**Written task 1:**
Answer these questions from the text about Ofgem and npower:
(a) What total did Ofgem seek npower's agreement to repay?
(b) How many affected gas customers does the text mention?
(c) Under which Act did Ofgem consider using its powers to enforce consumer protection legislation?
**Written task 2:** Reproduce the passage of the text about Ofgem and npower word for word, from "In other words" up to and including "there to protect.".

**Article:**
══════════════════════════════
31. It was of course open to npower to lodge an immediate appeal against the above-mentioned county court verdict, but it declined to do so. Again this was known by Ofgem, and should also have caused Ofgem not to take npower’s excuses at face value.
32. But in OFG.1, Ofgem says
“The investigation focused on whether Npower should have notified customers of changes to its two tier tariffs.”
One has to ask “Why?” As can be seen from EW.1, this was not the main thrust of the Energywatch complaint, but rather of secondary concern.
33. Furthermore, the moment Ofgem had “focused” on the secondary issue of notification, and ignored the central thrust of the Energywatch complaint, the Ofgem investigation became inherently flawed, and restricted to mere technicalities.
End of Part 50 -
Part 6
34. In criminal terms, this was as if a gang of bank robbers had made off with £100million, and finding upon being caught, that the only offence they were being charged with was parking outside the bank on double yellow lines.
35. The said erroneous focusing also unnecessarily narrowed the remedies Ofgem could impose on npower to the point of non-existence; and it was left with having to seek npower’s “agreement” to repay around ten per cent of its affected customers (whose claims were nominal) a total of £1.2million out of a possible £100million that customers overpaid to npower, leaving npower with a possible £98.8million in pocket.
36. It is clear from OFG.1 that if Ofgem had not restricted its investigation to the question of notification, but had instead considered the matter in full and adjudicated it correctly; it would have had sufficient powers to oblige npower to pay back all affected customers - aided by a court order if necessary. To quote from OFG.1
“Ofgem also considered whether its powers under the Enterprise Act 2002 to enforce consumer protection legislation could be used in this case. These powers require Ofgem to give a company the opportunity to address a failure to comply with the legislation. If the company does not do so, Ofgem may apply to the court for an order requiring action by the company. If the company subsequently fails to comply with an order, the court can take action, including levying a fine.”
37. We then have the utterly shameful and ridiculous statement by Ofgem in OFG.1 as follows
“For the avoidance of doubt, at no time has Ofgem formed a view on whether there may have been a breach of contract between Npower and individual customers.”
It is hard to imagine a more ridiculous statement from an organisation whose stated first priority is consumer protection, in response to a complaint (by Energywatch) that customers were overcharged. Also, one has to ask why Ofgem didn’t form a view on such an important matter under its overall care and responsibility.
38. That sentence in OFG.1 is immediately followed by the equally shameful
“Ofgem’s position on this matter does not preclude individual customers pursuing cases with Npower or subsequently with the energy ombudsman or a court if appropriate.”
In other words - to all you 2.2 million affected gas customers out there, you are on your own; there will be no consumer protection from Ofgem.
39. Of those 2.2 million customers a great many (perhaps a quarter) will be too vulnerable or frail to bring any kind of claim against npower. These are precisely the sort of people Ofgem is there to protect.
40. Finally in OFG.1 we have the quite astonishing statement
“Ofgem’s powers do not extend to requiring compensation for customers.”
══════════════════════════════
**Material:**
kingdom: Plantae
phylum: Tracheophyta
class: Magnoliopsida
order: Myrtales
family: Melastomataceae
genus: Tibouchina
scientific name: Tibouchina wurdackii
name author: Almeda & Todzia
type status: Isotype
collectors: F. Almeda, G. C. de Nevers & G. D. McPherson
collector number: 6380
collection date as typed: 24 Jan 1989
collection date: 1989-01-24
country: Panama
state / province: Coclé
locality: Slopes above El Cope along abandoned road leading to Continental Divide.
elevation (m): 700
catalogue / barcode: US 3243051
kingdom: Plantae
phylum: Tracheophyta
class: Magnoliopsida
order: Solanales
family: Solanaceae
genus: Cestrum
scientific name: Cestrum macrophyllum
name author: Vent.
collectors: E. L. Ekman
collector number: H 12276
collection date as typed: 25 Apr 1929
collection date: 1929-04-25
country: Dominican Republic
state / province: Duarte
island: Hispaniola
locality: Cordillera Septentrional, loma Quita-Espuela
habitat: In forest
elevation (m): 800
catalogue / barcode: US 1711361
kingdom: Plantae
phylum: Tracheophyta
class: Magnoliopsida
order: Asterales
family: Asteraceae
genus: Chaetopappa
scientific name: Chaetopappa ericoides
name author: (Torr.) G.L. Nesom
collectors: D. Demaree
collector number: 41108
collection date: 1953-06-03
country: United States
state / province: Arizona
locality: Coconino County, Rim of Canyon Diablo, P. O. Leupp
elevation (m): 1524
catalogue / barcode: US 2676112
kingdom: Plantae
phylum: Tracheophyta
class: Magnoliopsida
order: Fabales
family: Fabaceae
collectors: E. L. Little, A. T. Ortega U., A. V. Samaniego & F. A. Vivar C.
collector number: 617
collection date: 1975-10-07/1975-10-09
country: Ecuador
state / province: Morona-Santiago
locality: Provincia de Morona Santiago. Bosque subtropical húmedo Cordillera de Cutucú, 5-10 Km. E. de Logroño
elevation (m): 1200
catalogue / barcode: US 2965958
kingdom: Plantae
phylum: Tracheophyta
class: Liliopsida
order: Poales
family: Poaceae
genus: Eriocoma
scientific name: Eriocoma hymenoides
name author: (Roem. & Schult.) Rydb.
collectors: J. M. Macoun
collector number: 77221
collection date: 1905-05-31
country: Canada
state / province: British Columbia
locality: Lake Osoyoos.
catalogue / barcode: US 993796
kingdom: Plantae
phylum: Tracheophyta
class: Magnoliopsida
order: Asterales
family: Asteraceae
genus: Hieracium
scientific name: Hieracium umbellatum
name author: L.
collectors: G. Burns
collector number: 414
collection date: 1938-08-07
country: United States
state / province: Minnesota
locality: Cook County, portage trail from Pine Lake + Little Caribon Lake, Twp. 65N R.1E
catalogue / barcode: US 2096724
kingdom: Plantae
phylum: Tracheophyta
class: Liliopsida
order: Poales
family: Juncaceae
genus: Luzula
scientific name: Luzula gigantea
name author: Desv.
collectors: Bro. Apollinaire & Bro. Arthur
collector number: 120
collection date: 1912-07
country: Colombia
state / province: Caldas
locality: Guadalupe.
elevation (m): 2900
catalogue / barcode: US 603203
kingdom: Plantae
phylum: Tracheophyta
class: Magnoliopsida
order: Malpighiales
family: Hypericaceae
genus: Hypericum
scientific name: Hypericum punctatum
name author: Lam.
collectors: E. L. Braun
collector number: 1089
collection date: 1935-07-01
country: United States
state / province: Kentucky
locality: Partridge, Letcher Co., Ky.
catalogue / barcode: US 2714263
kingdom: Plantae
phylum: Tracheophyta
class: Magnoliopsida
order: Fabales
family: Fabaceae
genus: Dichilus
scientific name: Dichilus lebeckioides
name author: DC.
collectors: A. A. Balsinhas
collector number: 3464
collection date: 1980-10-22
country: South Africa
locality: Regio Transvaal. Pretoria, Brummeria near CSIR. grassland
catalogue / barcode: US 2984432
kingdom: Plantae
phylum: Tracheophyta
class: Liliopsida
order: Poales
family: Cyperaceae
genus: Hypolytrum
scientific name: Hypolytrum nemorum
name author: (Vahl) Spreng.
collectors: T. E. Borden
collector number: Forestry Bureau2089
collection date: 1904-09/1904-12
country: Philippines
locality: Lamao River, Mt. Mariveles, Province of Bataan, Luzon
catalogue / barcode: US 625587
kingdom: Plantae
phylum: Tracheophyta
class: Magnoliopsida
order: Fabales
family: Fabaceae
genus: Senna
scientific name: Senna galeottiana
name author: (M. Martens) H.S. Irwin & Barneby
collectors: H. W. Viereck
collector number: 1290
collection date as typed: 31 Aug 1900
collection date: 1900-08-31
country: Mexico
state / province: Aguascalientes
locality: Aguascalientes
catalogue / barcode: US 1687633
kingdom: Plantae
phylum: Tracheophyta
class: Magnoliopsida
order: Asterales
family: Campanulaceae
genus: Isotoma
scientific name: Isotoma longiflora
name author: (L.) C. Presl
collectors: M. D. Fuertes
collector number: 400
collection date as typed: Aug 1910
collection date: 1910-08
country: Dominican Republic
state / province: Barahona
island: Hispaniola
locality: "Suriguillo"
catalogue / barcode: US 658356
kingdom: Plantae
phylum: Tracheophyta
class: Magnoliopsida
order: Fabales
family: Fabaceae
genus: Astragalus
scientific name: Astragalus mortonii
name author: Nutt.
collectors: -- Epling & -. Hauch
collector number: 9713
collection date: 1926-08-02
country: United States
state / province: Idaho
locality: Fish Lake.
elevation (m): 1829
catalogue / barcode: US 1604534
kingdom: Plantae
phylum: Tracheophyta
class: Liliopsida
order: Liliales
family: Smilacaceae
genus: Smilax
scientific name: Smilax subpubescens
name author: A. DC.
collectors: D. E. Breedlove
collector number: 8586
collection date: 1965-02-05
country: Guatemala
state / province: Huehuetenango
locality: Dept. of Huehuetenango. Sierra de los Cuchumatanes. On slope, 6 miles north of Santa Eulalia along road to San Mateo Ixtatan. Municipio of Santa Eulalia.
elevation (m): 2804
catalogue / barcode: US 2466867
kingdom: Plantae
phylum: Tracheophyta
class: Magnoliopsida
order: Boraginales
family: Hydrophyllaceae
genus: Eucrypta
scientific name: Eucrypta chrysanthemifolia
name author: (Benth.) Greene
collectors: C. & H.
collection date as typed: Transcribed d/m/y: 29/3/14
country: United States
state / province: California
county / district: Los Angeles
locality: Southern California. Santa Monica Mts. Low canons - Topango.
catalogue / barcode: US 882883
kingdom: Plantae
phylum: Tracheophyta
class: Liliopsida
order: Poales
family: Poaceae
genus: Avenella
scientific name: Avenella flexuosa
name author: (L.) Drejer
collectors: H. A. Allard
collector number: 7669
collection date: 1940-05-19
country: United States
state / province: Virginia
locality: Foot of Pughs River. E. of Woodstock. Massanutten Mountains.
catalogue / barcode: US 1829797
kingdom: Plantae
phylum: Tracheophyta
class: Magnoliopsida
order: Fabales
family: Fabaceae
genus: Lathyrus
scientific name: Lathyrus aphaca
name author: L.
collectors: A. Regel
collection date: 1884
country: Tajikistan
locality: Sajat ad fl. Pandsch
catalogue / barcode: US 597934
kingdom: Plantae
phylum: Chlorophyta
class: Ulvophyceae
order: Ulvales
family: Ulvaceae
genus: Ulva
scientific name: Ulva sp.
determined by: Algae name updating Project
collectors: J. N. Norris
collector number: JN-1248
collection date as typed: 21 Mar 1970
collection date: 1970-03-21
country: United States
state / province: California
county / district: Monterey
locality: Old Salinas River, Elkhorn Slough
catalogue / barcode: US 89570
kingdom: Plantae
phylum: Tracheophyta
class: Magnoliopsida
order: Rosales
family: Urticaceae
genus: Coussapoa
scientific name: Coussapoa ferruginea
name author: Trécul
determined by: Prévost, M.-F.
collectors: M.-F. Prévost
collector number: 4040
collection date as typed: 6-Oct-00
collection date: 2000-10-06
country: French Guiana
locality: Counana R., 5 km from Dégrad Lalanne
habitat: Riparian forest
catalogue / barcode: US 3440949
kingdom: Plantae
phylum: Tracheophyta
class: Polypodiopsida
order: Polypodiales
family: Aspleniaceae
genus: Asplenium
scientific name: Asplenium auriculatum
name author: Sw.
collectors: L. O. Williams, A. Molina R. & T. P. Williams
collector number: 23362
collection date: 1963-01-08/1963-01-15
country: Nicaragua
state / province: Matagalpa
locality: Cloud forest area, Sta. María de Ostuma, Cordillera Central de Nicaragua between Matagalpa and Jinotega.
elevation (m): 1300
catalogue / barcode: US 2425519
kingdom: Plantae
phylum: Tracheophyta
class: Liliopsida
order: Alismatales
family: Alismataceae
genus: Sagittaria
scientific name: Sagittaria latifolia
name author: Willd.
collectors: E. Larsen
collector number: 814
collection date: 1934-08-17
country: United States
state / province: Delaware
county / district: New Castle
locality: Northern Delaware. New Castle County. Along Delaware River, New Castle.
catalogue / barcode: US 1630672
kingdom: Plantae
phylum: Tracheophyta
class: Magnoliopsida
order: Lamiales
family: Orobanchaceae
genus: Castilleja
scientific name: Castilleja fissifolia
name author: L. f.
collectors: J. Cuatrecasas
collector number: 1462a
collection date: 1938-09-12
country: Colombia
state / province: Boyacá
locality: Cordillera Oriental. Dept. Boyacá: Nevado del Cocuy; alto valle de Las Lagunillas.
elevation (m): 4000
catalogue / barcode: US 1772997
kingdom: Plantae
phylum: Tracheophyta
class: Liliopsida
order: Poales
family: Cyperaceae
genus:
══════════════════════════════
**Solution 1:**
(a) £1.2million
(b) 2.2 million
(c) The Enterprise Act 2002

**Solution 2:**
In other words - to all you 2.2 million affected gas customers out there, you are on your own; there will be no consumer protection from Ofgem.
39. Of those 2.2 million customers a great many (perhaps a quarter) will be too vulnerable or frail to bring any kind of claim against npower. These are precisely the sort of people Ofgem is there to protect.